DATASET EXCERPTS:
═══
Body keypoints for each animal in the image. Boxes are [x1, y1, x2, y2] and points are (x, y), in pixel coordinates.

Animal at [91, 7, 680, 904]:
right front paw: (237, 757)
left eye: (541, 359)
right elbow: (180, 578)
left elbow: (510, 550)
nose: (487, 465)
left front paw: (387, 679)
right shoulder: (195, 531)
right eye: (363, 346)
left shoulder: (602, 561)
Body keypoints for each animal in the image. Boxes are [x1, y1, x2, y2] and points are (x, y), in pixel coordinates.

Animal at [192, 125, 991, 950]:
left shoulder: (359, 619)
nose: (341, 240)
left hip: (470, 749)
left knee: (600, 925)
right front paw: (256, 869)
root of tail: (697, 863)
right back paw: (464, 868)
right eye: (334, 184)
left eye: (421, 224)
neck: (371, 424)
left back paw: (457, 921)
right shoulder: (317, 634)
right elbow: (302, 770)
═══
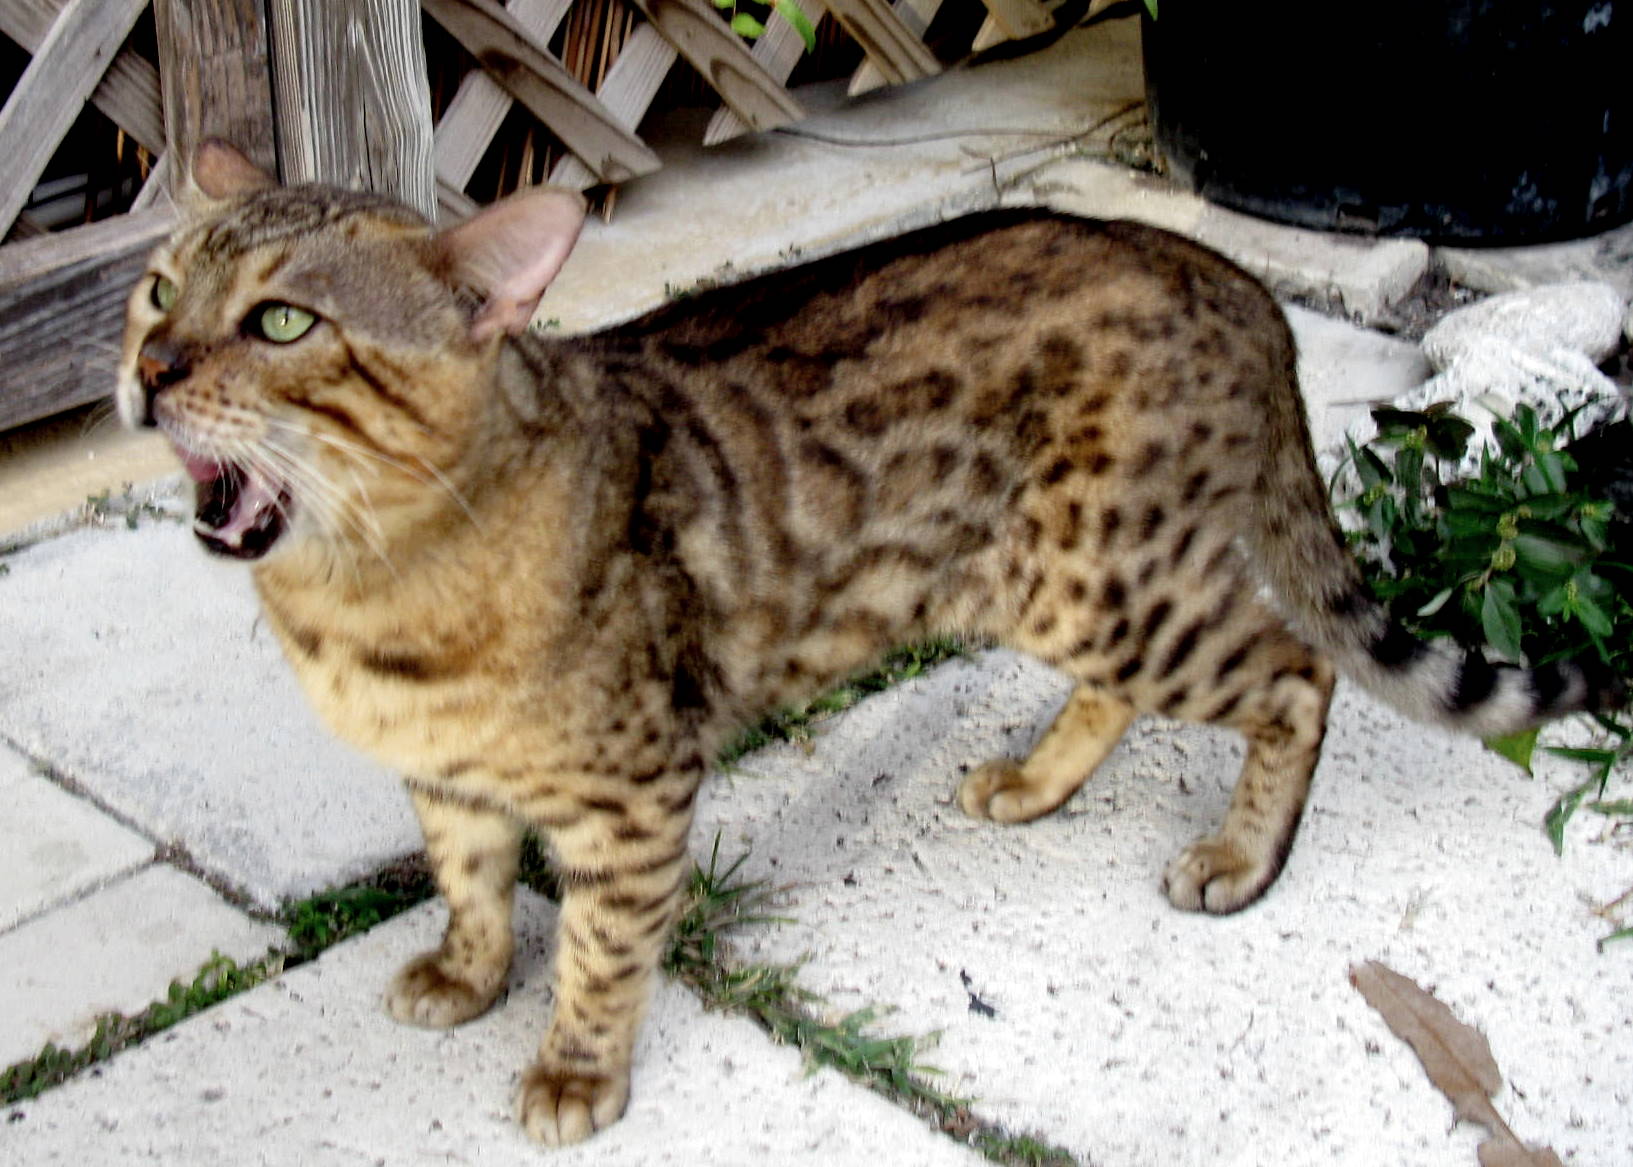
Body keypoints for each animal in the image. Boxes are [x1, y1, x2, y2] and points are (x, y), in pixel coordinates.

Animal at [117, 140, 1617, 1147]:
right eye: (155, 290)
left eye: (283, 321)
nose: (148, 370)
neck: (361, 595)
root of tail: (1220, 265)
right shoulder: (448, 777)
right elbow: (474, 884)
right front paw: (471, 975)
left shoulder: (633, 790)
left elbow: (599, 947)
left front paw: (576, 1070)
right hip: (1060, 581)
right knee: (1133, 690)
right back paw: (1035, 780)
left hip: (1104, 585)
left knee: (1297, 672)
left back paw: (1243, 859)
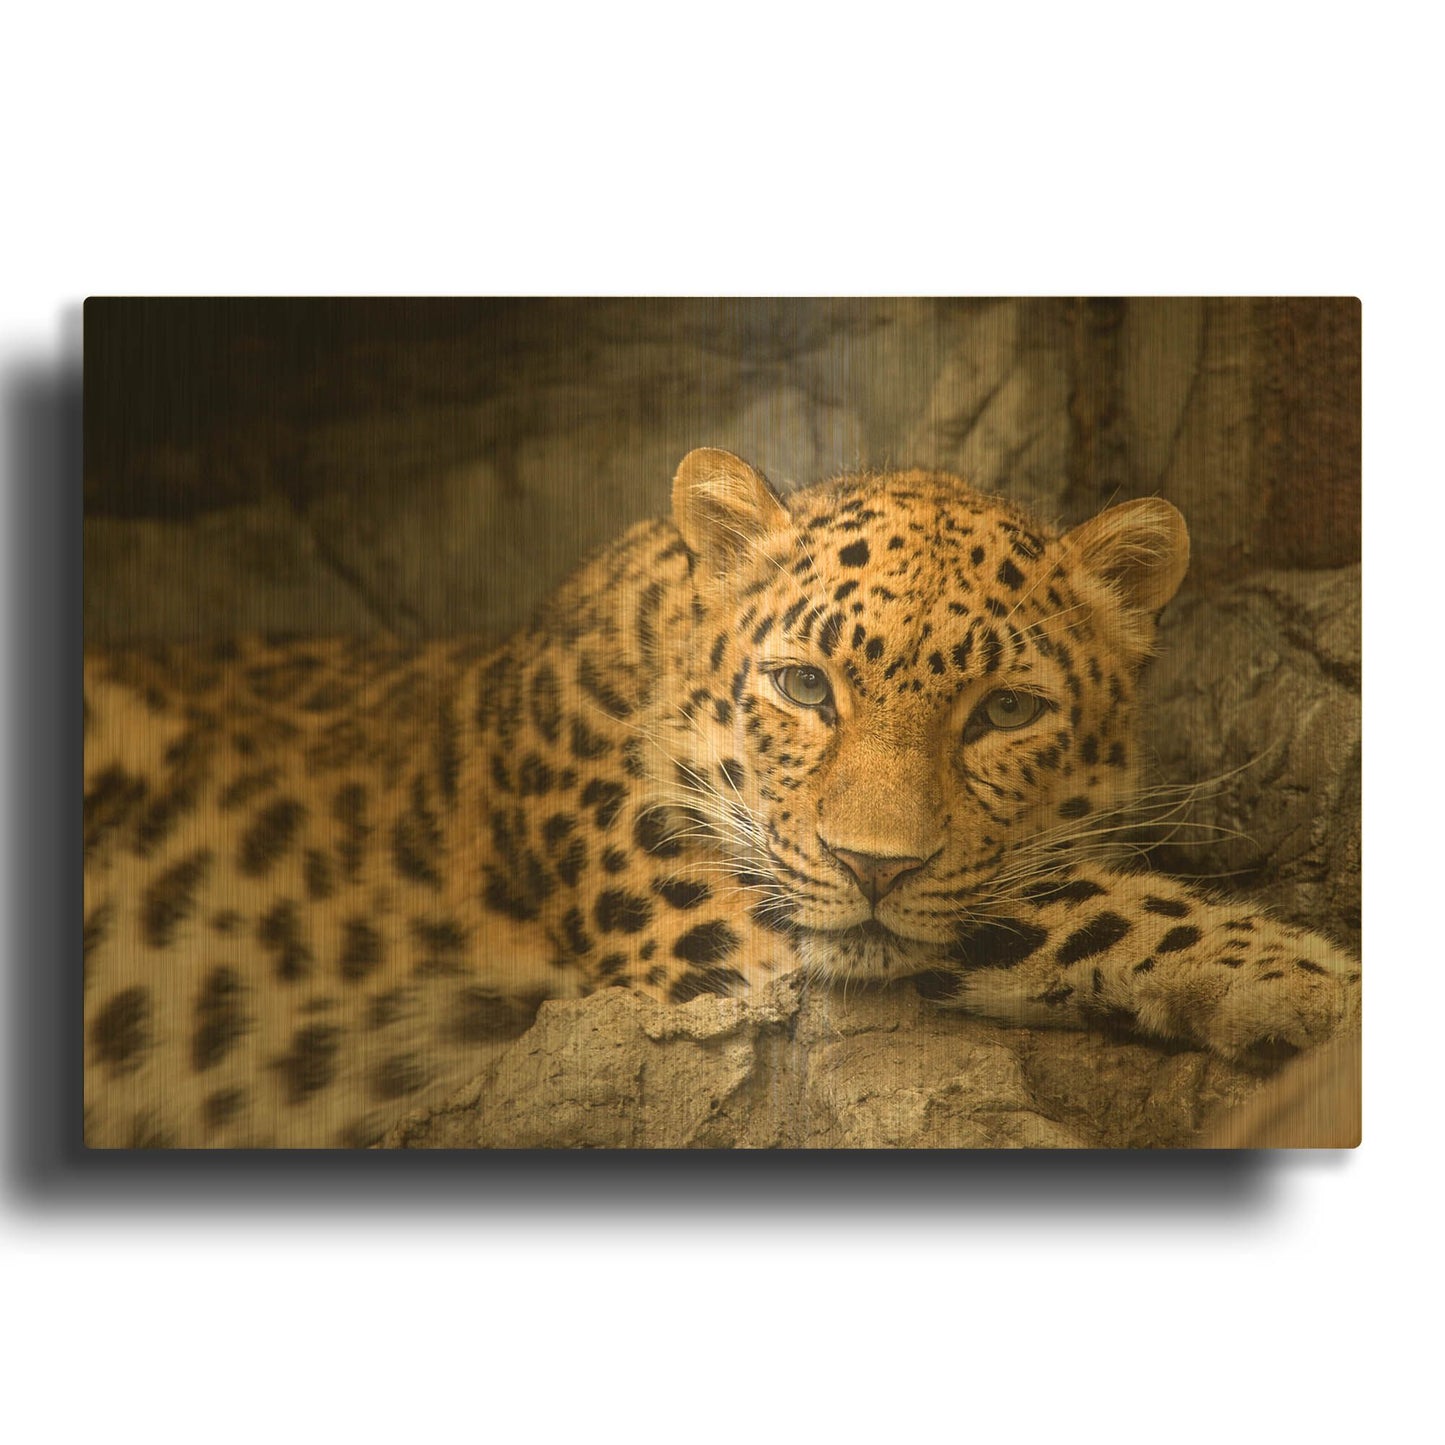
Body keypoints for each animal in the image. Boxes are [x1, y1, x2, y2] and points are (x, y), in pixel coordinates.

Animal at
═══
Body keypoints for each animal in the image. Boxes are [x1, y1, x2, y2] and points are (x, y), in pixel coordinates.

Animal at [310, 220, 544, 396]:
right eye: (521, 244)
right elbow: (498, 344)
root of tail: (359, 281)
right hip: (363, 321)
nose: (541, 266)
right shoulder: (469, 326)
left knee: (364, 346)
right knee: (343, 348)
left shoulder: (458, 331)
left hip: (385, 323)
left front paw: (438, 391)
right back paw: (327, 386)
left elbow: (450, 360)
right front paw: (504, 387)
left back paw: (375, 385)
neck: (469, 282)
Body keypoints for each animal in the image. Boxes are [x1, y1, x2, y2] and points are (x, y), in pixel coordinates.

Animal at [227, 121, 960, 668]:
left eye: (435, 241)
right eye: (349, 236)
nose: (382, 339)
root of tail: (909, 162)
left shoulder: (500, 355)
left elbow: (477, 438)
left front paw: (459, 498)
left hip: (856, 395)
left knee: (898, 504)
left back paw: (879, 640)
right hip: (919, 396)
═══
EXERCISE OBJECTIVE: Look back at the data above. Transcribe exactly the lines starting at the line that contains "neck: (361, 595)" and ending at the line that contains "left back paw: (1243, 859)".

SOLUTION FOR THIS EXERCISE:
neck: (361, 595)
root of tail: (1220, 265)
right shoulder: (448, 777)
right elbow: (474, 884)
right front paw: (471, 975)
left shoulder: (633, 790)
left elbow: (599, 947)
left front paw: (576, 1070)
right hip: (1060, 581)
right knee: (1133, 690)
right back paw: (1035, 780)
left hip: (1104, 585)
left knee: (1297, 672)
left back paw: (1243, 859)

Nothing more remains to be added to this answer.